Molecular docking of glycogen synthase kinase3-β inhibitor oleanolic acid and its wound-healing activity in rats

Abstract

Glycogen Synthase Kinase3-β (GSK3-β) is involved in energy metabolism, cell development, and body pattern formation, whose inhibition promotes wound healing through β-catanin-dependent Wnt signaling pathway. Molecular Docking of oleanolic acid isolated from Methanolic extract of Grewia tiliaefolia bark to GSK3-β was studied by Wnt signaling pathway.

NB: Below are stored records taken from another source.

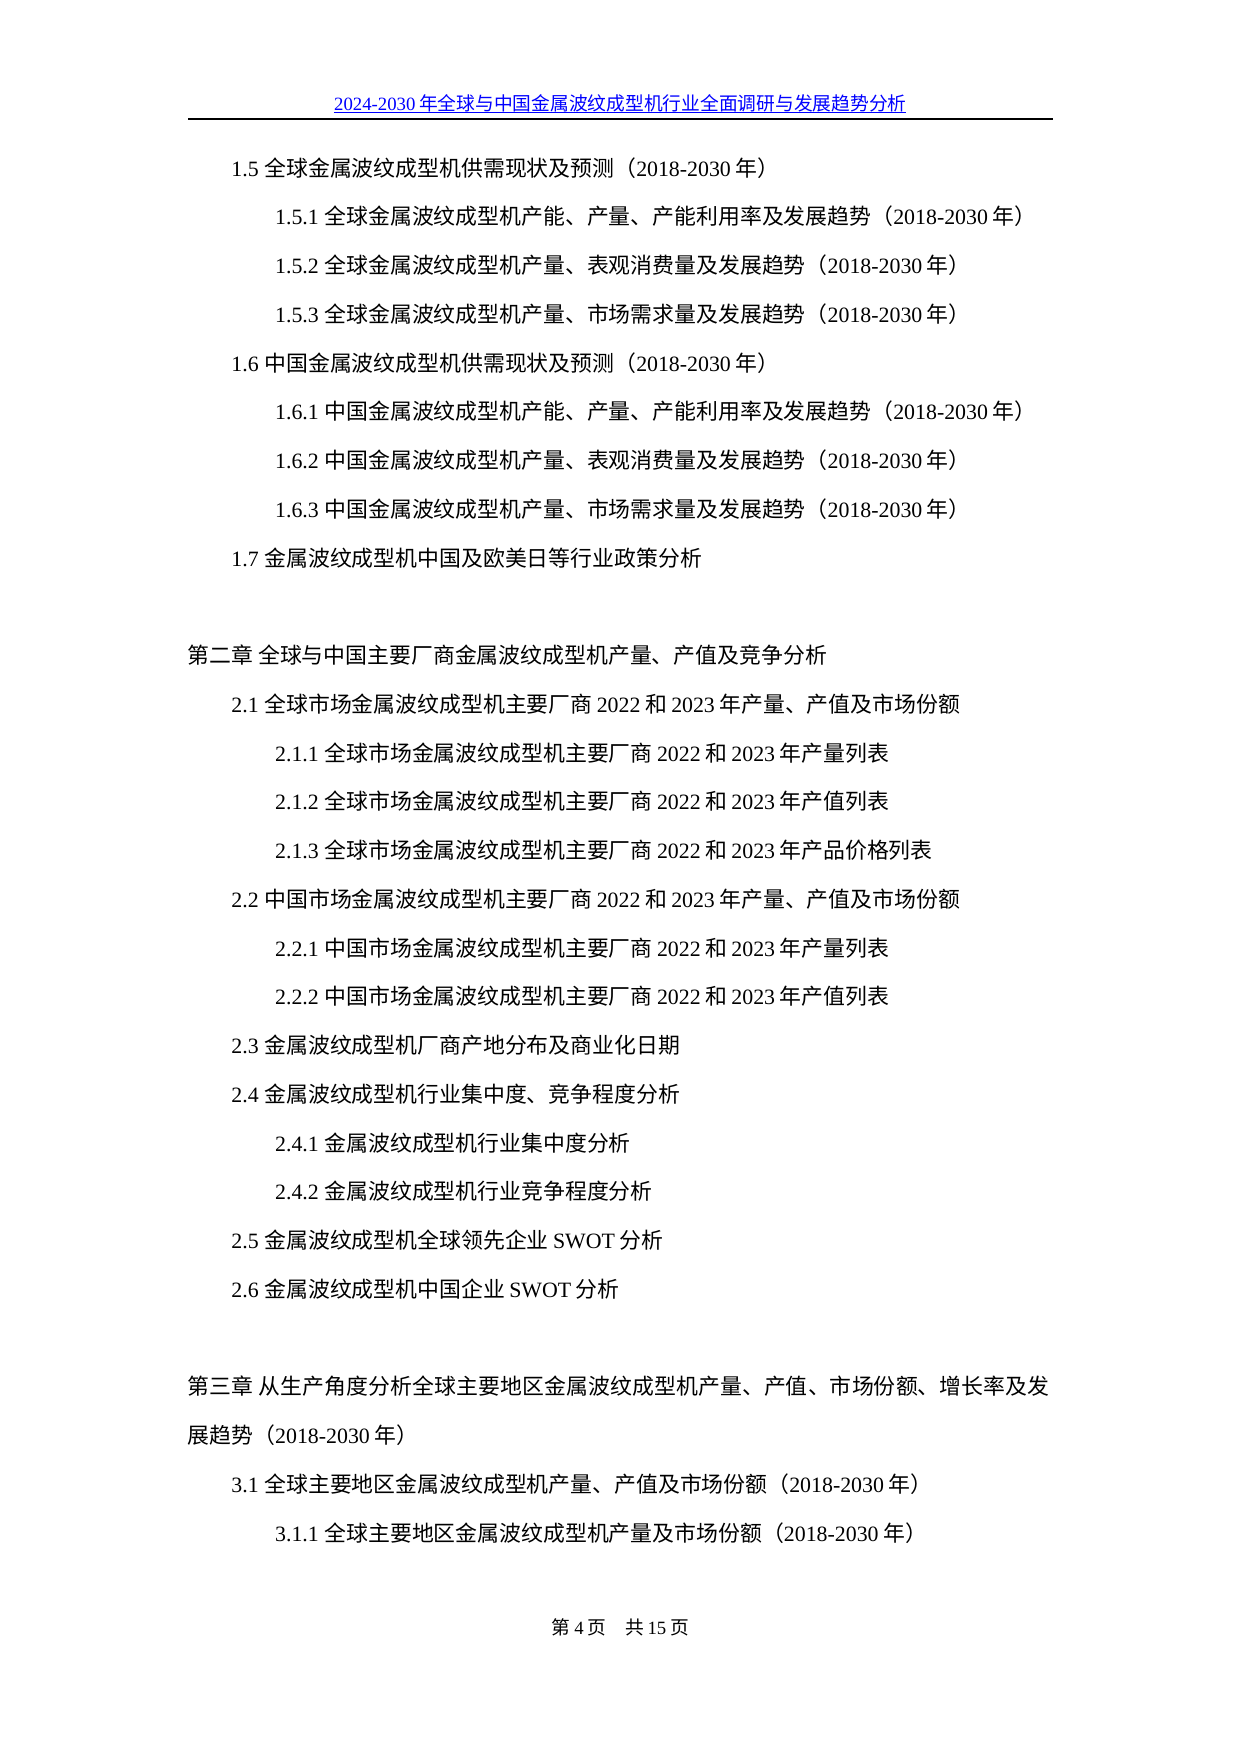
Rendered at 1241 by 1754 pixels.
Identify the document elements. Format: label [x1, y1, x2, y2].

text [187, 150, 1053, 1548]
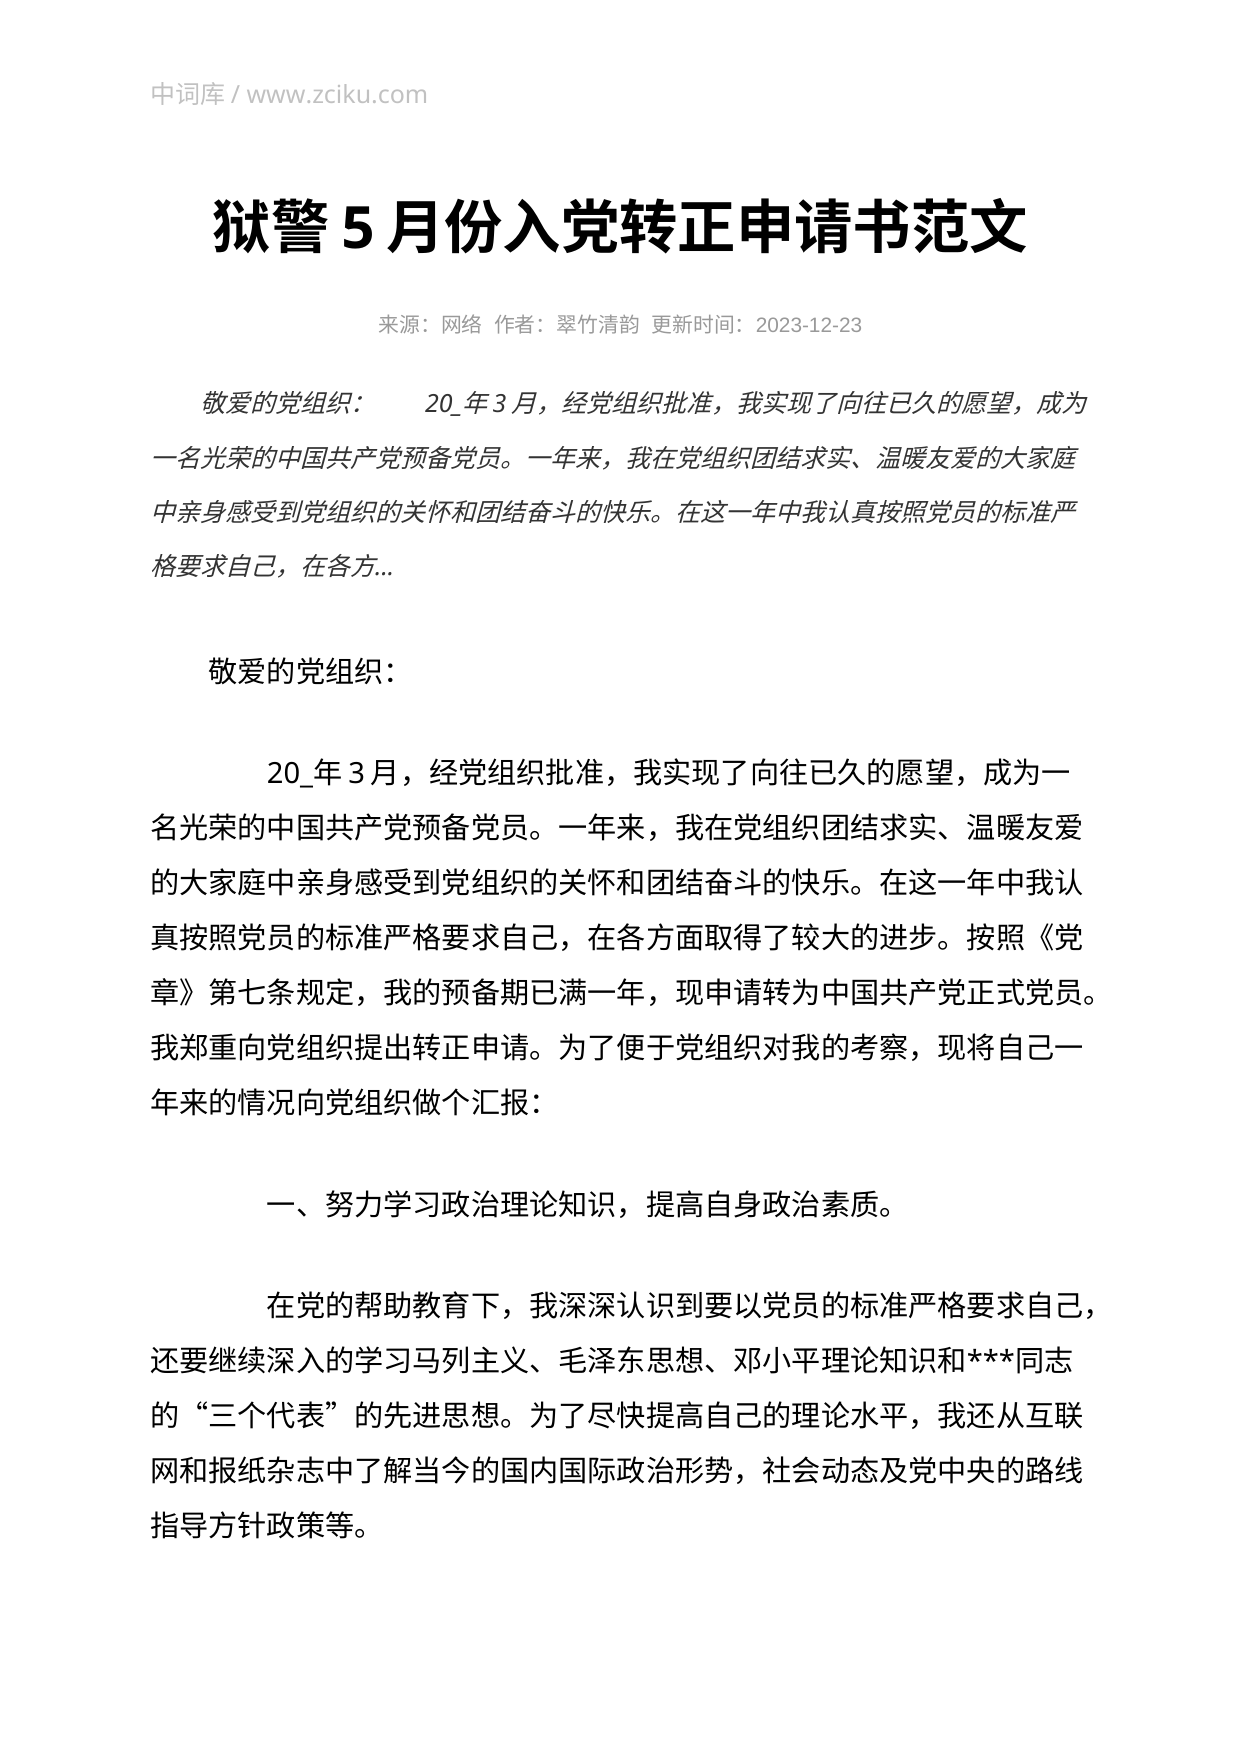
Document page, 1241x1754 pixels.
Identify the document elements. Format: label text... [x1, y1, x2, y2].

text 来源：网络 作者：翠竹清韵 更新时间：2023-12-23 [150, 313, 1090, 337]
text 敬爱的党组织： 20_年3月，经党组织批准，我实现了向往已久的愿望，成为一名光荣的中国共产党预备党员。一年来，我在党组织团结求实、温暖友爱的大家庭中亲身感受到党组织的关怀和团结奋斗的快乐。在这一年中我认真按照党员的标准严格要求自己，在各方... [150, 384, 1090, 583]
text 20_年3月，经党组织批准，我实现了向往已久的愿望，成为一名光荣的中国共产党预备党员。一年来，我在党组织团结求实、温暖友爱的大家庭中亲身感受到党组织的关怀和团结奋斗的快乐。在这一年中我认真按照党员的标准严格要求自己，在各方面取得了较大的进步。按照《党章》第七条规定，我的预备期已满一年，现申请转为中国共产党正式党员。我郑重向党组织提出转正申请。为了便于党组织对我的考察，现将自己一年来的情况向党组织做个汇报： [150, 750, 1090, 1122]
text 敬爱的党组织： [150, 648, 1090, 690]
subtitle 狱警5月份入党转正申请书范文 [150, 181, 1090, 266]
text 一、努力学习政治理论知识，提高自身政治素质。 [150, 1181, 1090, 1223]
text 在党的帮助教育下，我深深认识到要以党员的标准严格要求自己，还要继续深入的学习马列主义、毛泽东思想、邓小平理论知识和***同志的“三个代表”的先进思想。为了尽快提高自己的理论水平，我还从互联网和报纸杂志中了解当今的国内国际政治形势，社会动态及党中央的路线指导方针政策等。 [150, 1283, 1090, 1545]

The activation domain of GSK3-β docked with oleanolic acid showed the inhibition constant 1.55 × 10−9 whereas, standard drug sulphathiazole showed inhibition constant of 9.27 × 10−6. Both extract and isolated constituent were studied for their potency using excision, incision, and dead space wound models in rats. In oleanolic acid-treated animals (1 % w/w ointment cream base), epithelialization was faster with 96.82 % wound contraction on 16th post wounding day. Tensile strength of incision wound was significantly increased to 580.832.95 g after intraperitoneal administration of oleanolic acid (12 mg kg−1 body weight). In dead space wound, a significant increase in weight, tensile strength, hydroxyproline content and increased collagenation of granuloma tissue was observed. Further in silico findings hypothesized that oleanolic acid may exert the healing activity by inhibiting GSK3-β through β-catanin-dependent Wnt signaling pathway.